*About this exercise:* Reproduce the lines of the listing word for word, starting at the line that contains "shape of value=1.6" and stopping after the line that contains "Resp: value=960 unit=g". Leave out the pictures.

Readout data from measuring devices
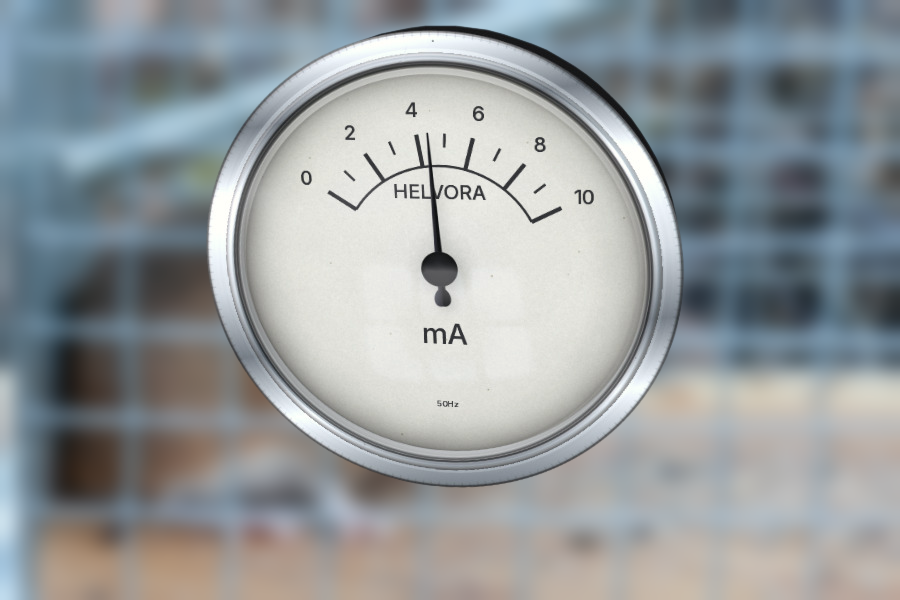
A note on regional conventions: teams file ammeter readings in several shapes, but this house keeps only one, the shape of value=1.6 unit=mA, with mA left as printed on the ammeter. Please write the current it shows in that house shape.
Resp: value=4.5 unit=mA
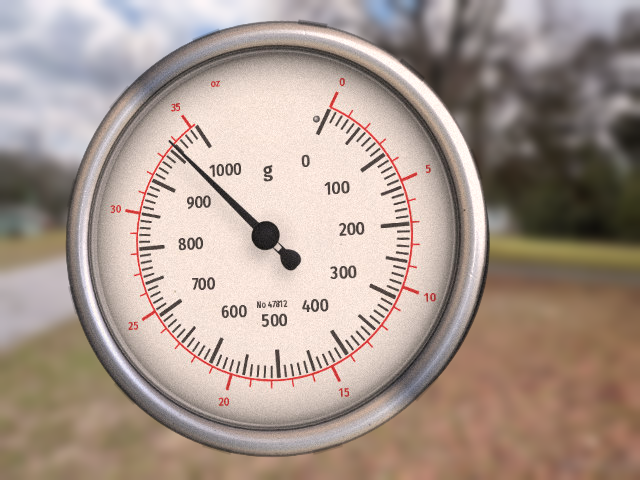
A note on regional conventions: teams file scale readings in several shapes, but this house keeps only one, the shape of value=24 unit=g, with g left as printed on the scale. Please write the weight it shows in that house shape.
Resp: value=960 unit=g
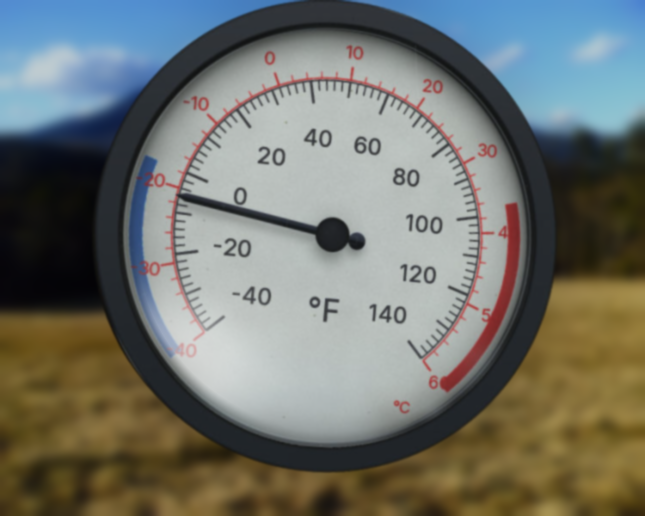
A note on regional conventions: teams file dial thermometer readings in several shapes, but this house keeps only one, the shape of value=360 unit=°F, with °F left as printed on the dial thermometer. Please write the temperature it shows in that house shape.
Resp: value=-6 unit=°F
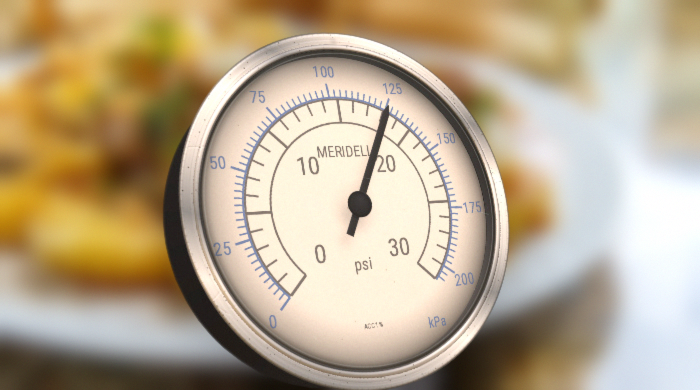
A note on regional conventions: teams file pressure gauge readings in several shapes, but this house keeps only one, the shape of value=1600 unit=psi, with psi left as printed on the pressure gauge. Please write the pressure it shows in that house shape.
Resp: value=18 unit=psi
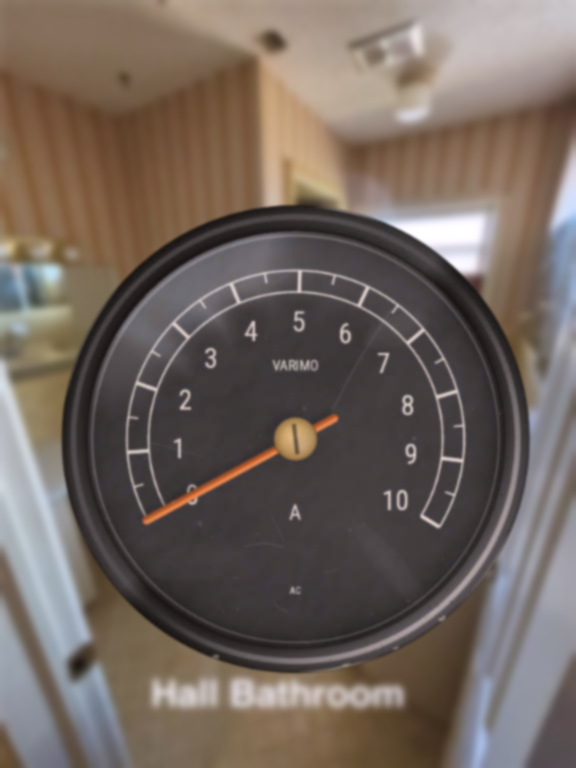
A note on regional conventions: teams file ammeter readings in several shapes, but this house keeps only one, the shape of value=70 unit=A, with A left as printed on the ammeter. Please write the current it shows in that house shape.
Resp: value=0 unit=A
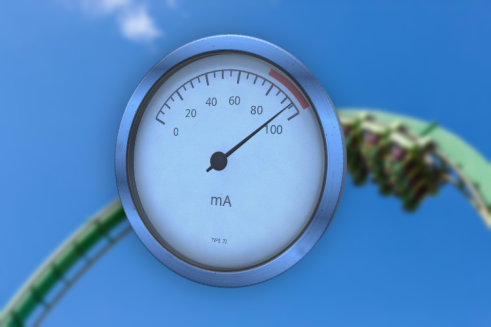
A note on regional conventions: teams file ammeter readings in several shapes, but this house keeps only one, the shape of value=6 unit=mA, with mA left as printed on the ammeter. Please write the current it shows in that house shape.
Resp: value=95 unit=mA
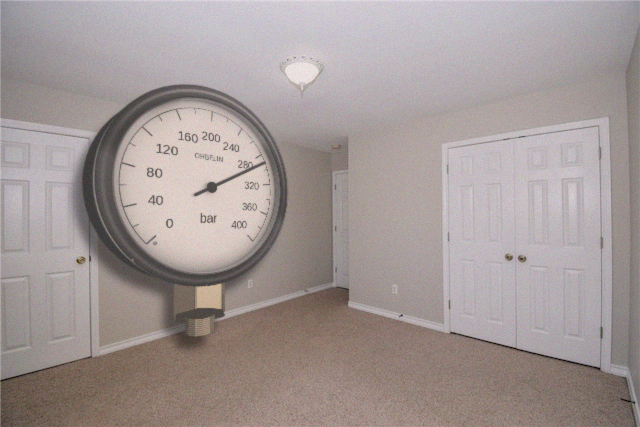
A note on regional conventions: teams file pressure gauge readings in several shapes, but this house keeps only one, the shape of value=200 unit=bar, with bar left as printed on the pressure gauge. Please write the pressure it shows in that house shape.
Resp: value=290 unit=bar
---
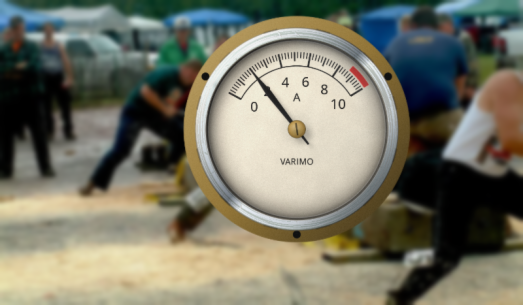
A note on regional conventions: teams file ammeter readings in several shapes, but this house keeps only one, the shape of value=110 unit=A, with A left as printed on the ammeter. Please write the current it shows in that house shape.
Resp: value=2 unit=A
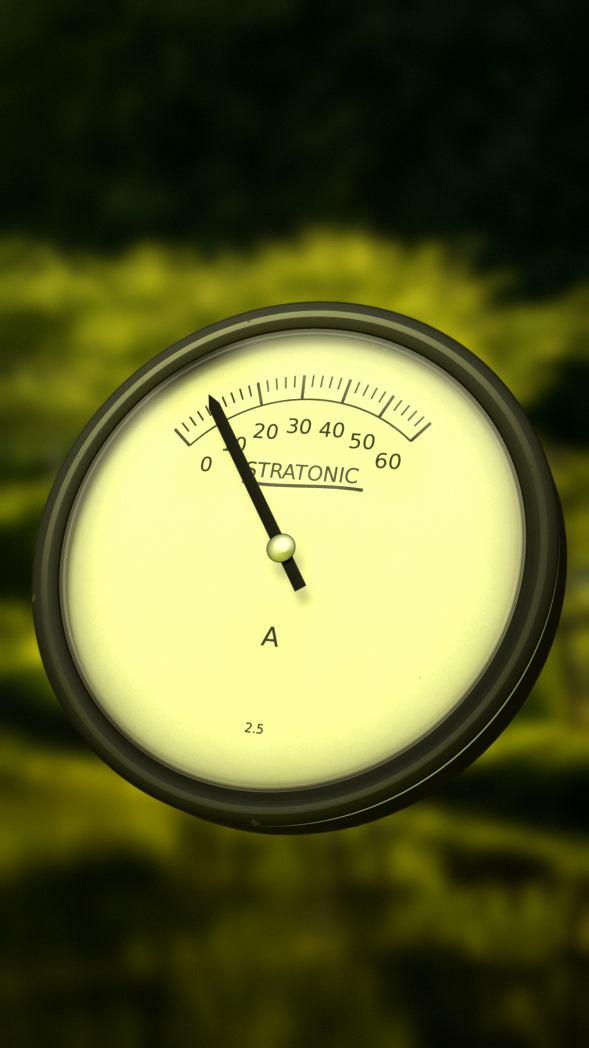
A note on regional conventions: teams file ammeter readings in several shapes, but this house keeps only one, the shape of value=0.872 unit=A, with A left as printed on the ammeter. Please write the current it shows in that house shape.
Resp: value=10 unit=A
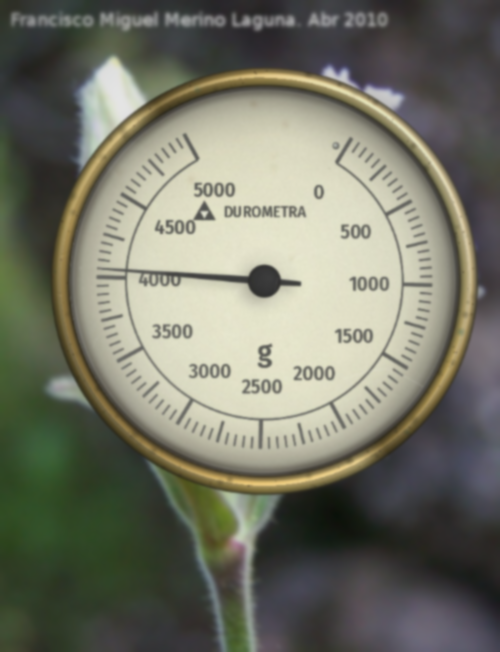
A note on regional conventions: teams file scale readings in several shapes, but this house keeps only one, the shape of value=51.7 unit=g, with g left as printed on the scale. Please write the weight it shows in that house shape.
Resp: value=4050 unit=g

*Answer:*
A note on regional conventions: teams file ammeter readings in several shapes, but this house keeps only one, the shape of value=1.6 unit=mA, with mA left as printed on the ammeter. Please write the current it shows in that house shape.
Resp: value=4.5 unit=mA
A note on regional conventions: teams file scale readings in several shapes, but this house keeps only one, the shape of value=24 unit=g, with g left as printed on the scale. Please write the weight it shows in that house shape.
Resp: value=960 unit=g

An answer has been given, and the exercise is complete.